§ **REQUEST**: Show only those lines of the entries where the string "Hangfal" is found.
Segment Start: SOURCE DATA
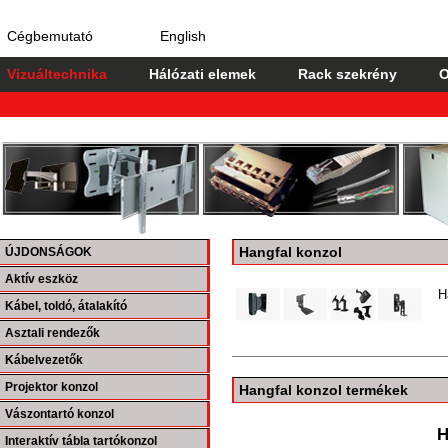
Cégbemutató
English
Vizuáltechnika
Hálózati elemek
Rack szekrény
O
Hangfal konzol
ÚJDONSÁGOK
Aktív eszköz
H
Kábel, toldó, átalakító
Asztali rendezők
Kábelvezetők
Projektor konzol
Hangfal konzol termékek
Vászontartó konzol
H
Interaktív tábla tartókonzol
Segment End: SOURCE DATA
§ **SOLUTION TO THIS EXERCISE**:
Hangfal konzol
Hangfal konzol termékek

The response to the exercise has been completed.